Monday, February 16, 2009

Readline support for Arc

When using the Arc REPL, I've often wanted to edit a previous line. Python lets you access and edit lines using the arrow keys, so why not Arc? You can do this with Arc by using rlwrap and the GNU Readline library. (Not to be confused with Arc's readline I/O operation.)

Readline provides many editing operations. If you're not an Emacs user, you'll probably want to use the arrow keys to move through your current line and history, Home and End to move to the beginning and end of the line, and Delete or Backspace to delete characters. Another useful feature is Control-underscore will undo an edit.

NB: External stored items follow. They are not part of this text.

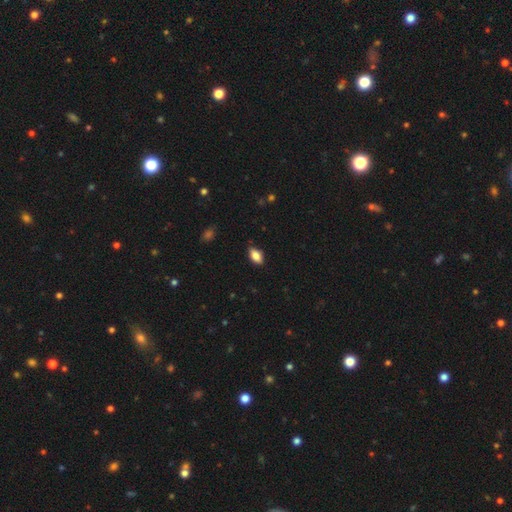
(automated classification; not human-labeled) The model was most divided on "merging": none: 84%, minor disturbance: 13%, major disturbance: 2%, merger: 1%. More confident: how rounded — in between (91%); smooth or featured — smooth (84%).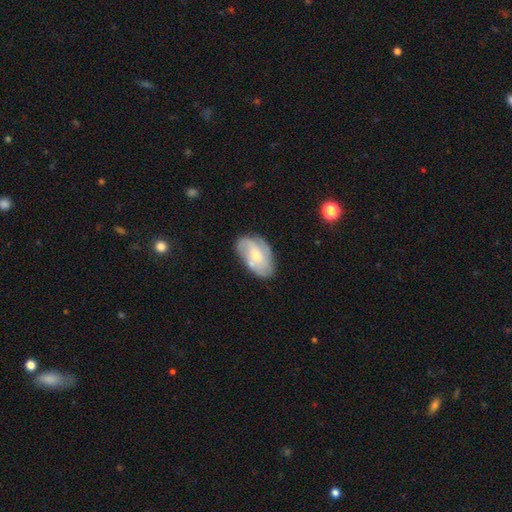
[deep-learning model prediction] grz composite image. It shows a featured or disk galaxy (59%) with no bar (57%), spiral arms (75%) and a small central bulge (51%). Merging: none (65%).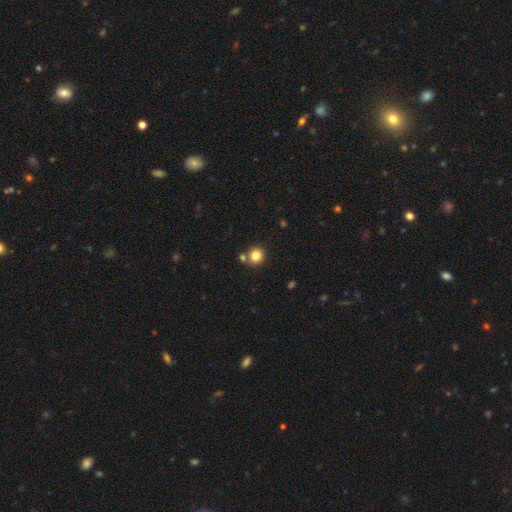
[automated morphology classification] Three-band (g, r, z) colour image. It shows a smooth galaxy with no disk features (83%) that is round (88%). Merging: none (76%).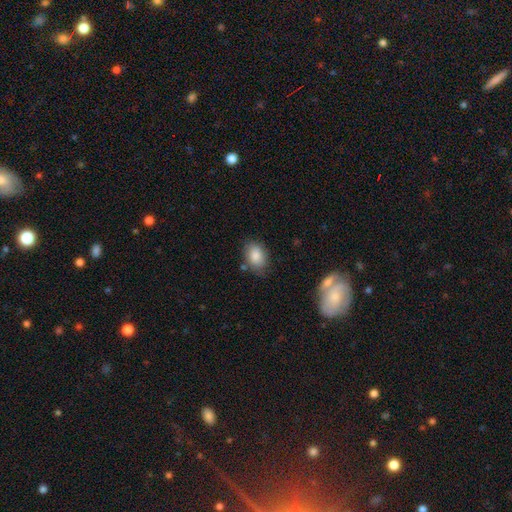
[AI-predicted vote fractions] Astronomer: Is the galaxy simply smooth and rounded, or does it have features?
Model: smooth — 86%.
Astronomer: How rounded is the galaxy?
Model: in between — 81%.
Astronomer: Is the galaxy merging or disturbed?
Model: none — 74%.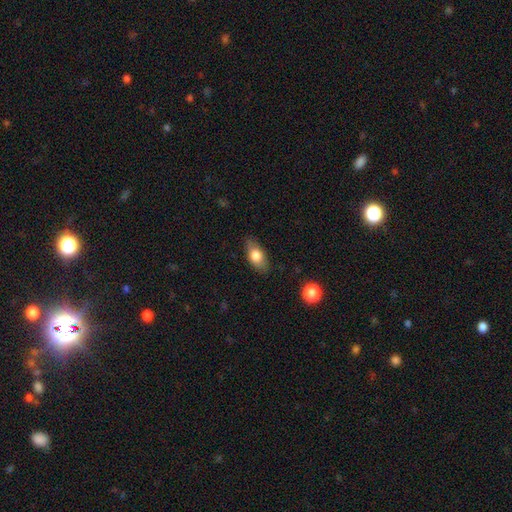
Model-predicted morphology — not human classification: The model was most divided on "smooth or featured": smooth: 75%, featured or disk: 18%, star or artifact: 7%. More confident: how rounded — in between (85%); merging — none (82%).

If you enter a closing parenthesis, Readline will flash the corresponding opening parenthesis, which is helpful when entering Arc code. Control-R followed by text will search your history for a line containing that text. Readline supports the standard Emacs keybindings. For instance, Control-B and Control-F to move backwards and forward, Meta-B and Meta-F to move by words, Control-K kills (erases) to the end of the line, Control-Y yanks killed text back into the line, and so on. See the documentation for the full documentation.

Installing rlwrap

But how do you use readline with Arc? There has been discussion at arclanguage.org, but there are complications. Mzscheme added support for readline in version 360, but Arc inconveniently runs on version 352. Backporting readline to 352 doesn't work cleanly.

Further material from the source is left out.